# Task instructions:
Pictures aside, please retype the whole listing word for word.

# Task input:
-=-=-=-=-
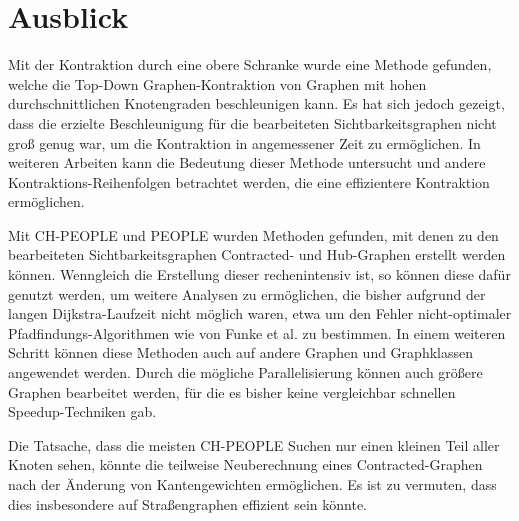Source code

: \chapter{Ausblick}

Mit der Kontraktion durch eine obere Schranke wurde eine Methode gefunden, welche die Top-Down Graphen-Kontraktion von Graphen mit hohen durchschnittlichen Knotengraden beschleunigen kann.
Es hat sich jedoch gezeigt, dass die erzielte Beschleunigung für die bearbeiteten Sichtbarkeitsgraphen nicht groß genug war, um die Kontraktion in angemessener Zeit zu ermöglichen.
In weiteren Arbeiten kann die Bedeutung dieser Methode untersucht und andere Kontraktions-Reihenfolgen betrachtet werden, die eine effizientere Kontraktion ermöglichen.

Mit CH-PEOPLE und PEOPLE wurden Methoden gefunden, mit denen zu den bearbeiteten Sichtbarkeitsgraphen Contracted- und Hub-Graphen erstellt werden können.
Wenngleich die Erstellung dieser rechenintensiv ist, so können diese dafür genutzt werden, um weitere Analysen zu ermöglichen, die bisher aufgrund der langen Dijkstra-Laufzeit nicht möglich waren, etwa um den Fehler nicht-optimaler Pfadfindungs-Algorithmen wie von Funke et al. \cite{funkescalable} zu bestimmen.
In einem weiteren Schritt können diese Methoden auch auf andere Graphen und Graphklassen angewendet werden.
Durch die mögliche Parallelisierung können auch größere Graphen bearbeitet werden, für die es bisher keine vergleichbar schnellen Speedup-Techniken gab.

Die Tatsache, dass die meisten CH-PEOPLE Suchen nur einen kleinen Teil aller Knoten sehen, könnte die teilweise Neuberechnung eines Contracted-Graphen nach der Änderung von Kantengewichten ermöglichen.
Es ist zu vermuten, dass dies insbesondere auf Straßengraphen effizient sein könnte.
-=-=-=-=-
# Exercise result:
Source code

: \chapter{Ausblick}

Mit der Kontraktion durch eine obere Schranke wurde eine Methode gefunden, welche die Top-Down Graphen-Kontraktion von Graphen mit hohen durchschnittlichen Knotengraden beschleunigen kann.
Es hat sich jedoch gezeigt, dass die erzielte Beschleunigung für die bearbeiteten Sichtbarkeitsgraphen nicht groß genug war, um die Kontraktion in angemessener Zeit zu ermöglichen.
In weiteren Arbeiten kann die Bedeutung dieser Methode untersucht und andere Kontraktions-Reihenfolgen betrachtet werden, die eine effizientere Kontraktion ermöglichen.

Mit CH-PEOPLE und PEOPLE wurden Methoden gefunden, mit denen zu den bearbeiteten Sichtbarkeitsgraphen Contracted- und Hub-Graphen erstellt werden können.
Wenngleich die Erstellung dieser rechenintensiv ist, so können diese dafür genutzt werden, um weitere Analysen zu ermöglichen, die bisher aufgrund der langen Dijkstra-Laufzeit nicht möglich waren, etwa um den Fehler nicht-optimaler Pfadfindungs-Algorithmen wie von Funke et al. \cite{funkescalable} zu bestimmen.
In einem weiteren Schritt können diese Methoden auch auf andere Graphen und Graphklassen angewendet werden.
Durch die mögliche Parallelisierung können auch größere Graphen bearbeitet werden, für die es bisher keine vergleichbar schnellen Speedup-Techniken gab.

Die Tatsache, dass die meisten CH-PEOPLE Suchen nur einen kleinen Teil aller Knoten sehen, könnte die teilweise Neuberechnung eines Contracted-Graphen nach der Änderung von Kantengewichten ermöglichen.
Es ist zu vermuten, dass dies insbesondere auf Straßengraphen effizient sein könnte.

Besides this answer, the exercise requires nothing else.